"Tell me Why" was released on Xbox and PC and it fully supports 5.1 surround sound. Working on a narrative game involves a specific approach regarding the final mix. We cannot only rely on a full systemic approach because each cinematic or narrative moment is unique and tells the player a specific emotion. We constantly needed to adapt the audio to make the player feel comfortable and not being disturbed by anything.
This approach has some similarities with linear mixing for film. We tried to dive deeply into the mixing process to bring as much detail as possible.
Before going any further, let’s look at a game sequence that illustrates all the points mentioned below.
Overall Cinematic Workflow
We wanted as much freedom as possible regarding our mixing decisions. We decided to work on stem-based workflow with the following structures.
|Stem Name||Channel||Positioning Type||Reverb Type||Center %|
|SFX||5.1||Balanced Fade||Baked + Runtime||0|
|Ambience Bed||4.0||Balanced Fade||Baked||0|
This workflow allowed us to be extremely flexible and reduce time-consuming back and forth with Reaper and Unreal because we were able to adjust levels, eq, and reverb per stem in the engine.
Footsteps cinematic management
Footsteps for cinematics were managed directly from the animation sequence in Unreal. A custom tool helped us to generate UE Notifies when the foot bone is hitting the ground.
This notification follows the terrain material and triggers the appropriate footsteps switch material. Thanks to that, we did not have to sync footsteps manually in Reaper. All we needed to do was set the correct gesture switch and clean unwanted notifications if too many collisions were detected.

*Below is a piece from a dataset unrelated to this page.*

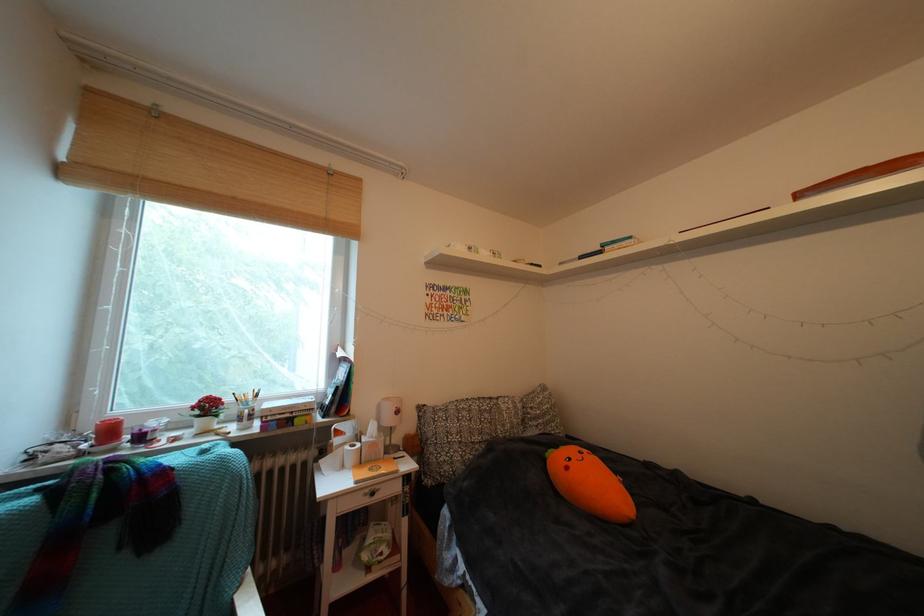
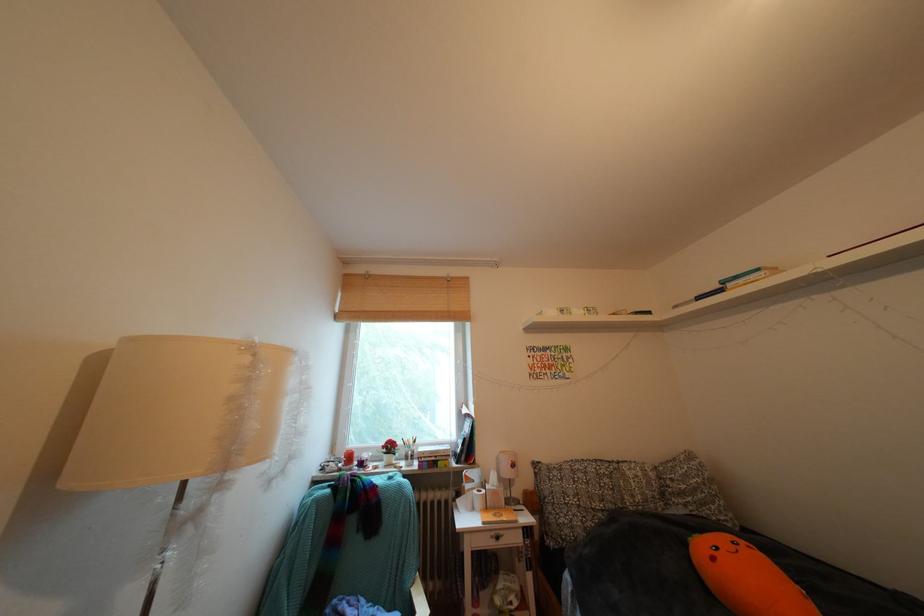
Where in the second image is the point corresponding to point 640,243 from the first image?

(768, 275)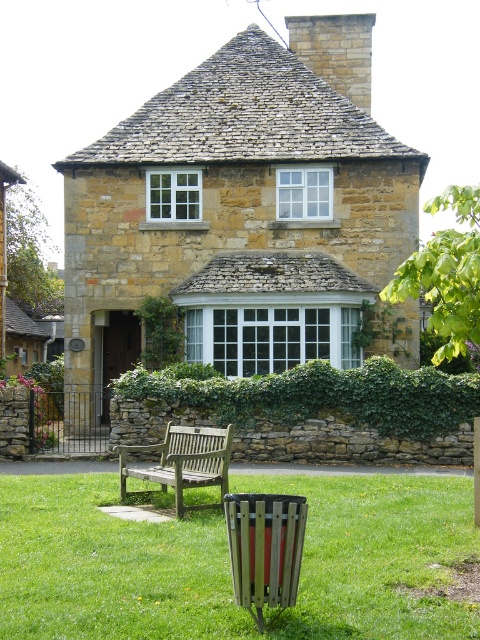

RTPC Track in UE Sequencer
In the video example above, you can hear the level of the clock increasing while Alyson’s stress is getting wild. In this kind of situation, we preferred to use a feature that allows us to drive the level of any bus directly into the sequencer.
We can use the Unreal curve to create precise automation in a cinematic. The RTPC in Wwise is set as absolute dB values so, we do not need to worry about making weird dB conversion. We used this feature a lot on the ambiance and music bus to enhance dialog “presence” or to create tension like mentioned above.
Keeping consistencies on dialogs.
How to deal with several kind of dialogs ?
Dialogs are the core experience of "Tell Me Why" and the player will learn lots of mandatory and precious information during the experience.
There are four types of dialog integrated into the game:
Cinematics: Dialogs played during cutscenes. The player does not have control over navigation and the camera.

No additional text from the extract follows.